If you overtrain your model, the model may learn that an important feature of cats is their collars. In this case, if you deploy your model and show it images of wild cats, the model may not detect these cats because they aren't wearing collars.
Detecting whether your model is overfitting can be tricky, which is why LandingLens offers the solution of splitting your images into different sets during model training.
Assign Splits
You can assign splits using a few different methods. The following table highlights some of the differences, which can help you pick the right method to use for your specific use case.
Location/Method | Are the images already uploaded? | Can you apply splits to multiple images at once? | When to use? |
---|---|---|---|
Fast Training | Yes | Yes | You don't understand the concept of splits. LandingLens automatically assigns splits to labeled images during Fast Training. |
Image View | Yes | No | You don't have many images. |
Build tab | Yes | Yes | You want to assign a specific split to multiple images. |
Upload Page | No | Yes | You're uploading labeled images. If you're using LandingLens on Snowflake, setting splits at upload is not supported when loading images from Snowflake. |
Auto Split | Yes | Yes | You want to assign all unlabeled images to the three splits at the same time. |
Custom Training | Yes | Yes | You want to assign all unlabeled images to the three splits at the same time during Custom Training. |
Learn more about how to assign splits in the following video tutorial.
Set Splits in Image View
After you've uploaded images to your project, you can manually split images into different sets one at a time, when viewing an image. To do this:
- Open the project.
- Click the image you want to assign to a specific set.
- Select the set you want to assign the image to from the Split drop-down menu.
- LandingLens automatically saves this change.
Set Splits for Multiple Images in the Build Tab
After you've uploaded images to your project, you can manually assign multiple images into a specific set at once. You can repeat this process for each set. To do this:
- Open the project.
- Select the images you want to assign to a specific set.
- Click Options in the action bar near the bottom of the screen and select Set Split. (You may need to scroll to see this option.)
- Select the set you want to assign the images to.
- Click Apply. The images are assigned to the selected set.
- To deselect the images, click Deselect All.
Set Split at Upload
If you're uploading labeled images, you can assign a split to all the images you want to upload.

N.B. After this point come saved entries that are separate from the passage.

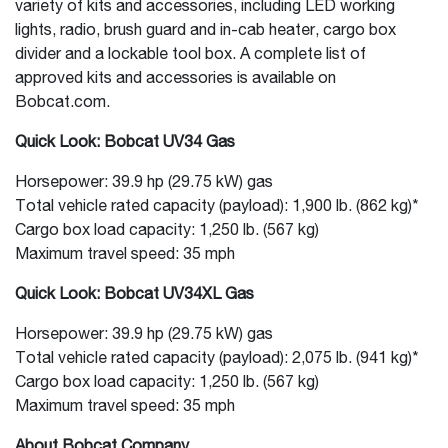
variety of kits and accessories, including LED working
lights, radio, brush guard and in-cab heater, cargo box
divider and a lockable tool box. A complete list of
approved kits and accessories is available on
Bobcat.com.
Quick Look: Bobcat UV34 Gas
Horsepower: 39.9 hp (29.75 kW) gas
Total vehicle rated capacity (payload): 1,900 lb. (862 kg)*
Cargo box load capacity: 1,250 lb. (567 kg)
Maximum travel speed: 35 mph
Quick Look: Bobcat UV34XL Gas
Horsepower: 39.9 hp (29.75 kW) gas
Total vehicle rated capacity (payload): 2,075 lb. (941 kg)*
Cargo box load capacity: 1,250 lb. (567 kg)
Maximum travel speed: 35 mph
About Bobcat Company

Splits can only be assigned to labeled (annotated) images, so splits can only be assigned at upload if the classes/labels are also assigned at upload, which happens in these situations:
- You're uploading labeled images to Object Detection projects
- You're uploading labeled images to Segmentation projects
- You're applying classes to images when uploading to Classification projects
When you upload images in any of the scenarios listed above, you can select an option from the Split drop-down menu on the Upload window.
Auto Split
You can automatically split images into all three sets at once by using the Auto Split tool. This tool allows you to select what percentage of images with each class to assign to each set. To do this:
- Open the project.
- Click the Actions button (ellipses) and select Auto Split.

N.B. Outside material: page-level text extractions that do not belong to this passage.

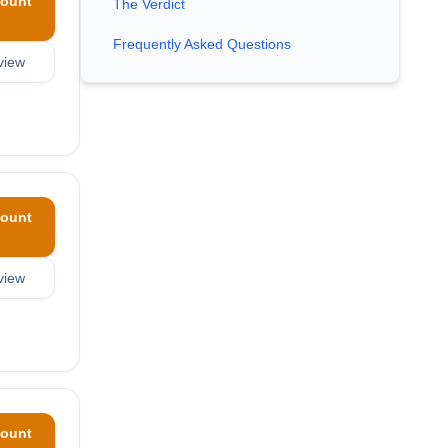
ount
The Verdict
Frequently Asked Questions
view
ount
view
ount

- If you want to override sets already assigned to images, select this checkbox: Include assigned train/dev/test media to reassigned.
- Review the Classes section. For Object Detection projects, this shows how many bounding boxes are used for each class. For Segmentation and Classification projects, this shows how many images have each class.
- Click Next.
- If you want to adjust the split percentage for all classes at the same, keep this checkbox selected: Adjust value for all defect types together. When this checkbox is selected, moving the slider for one class moves the slider for all classes.
- Adjust the sliders to pick the percentages you want for each set.
- Refer to the charts on the page to preview the split.
- When you're done adjusting the split percentages, click Assign Split.
- LandingLens shows you the charts to confirm the split. Click Close.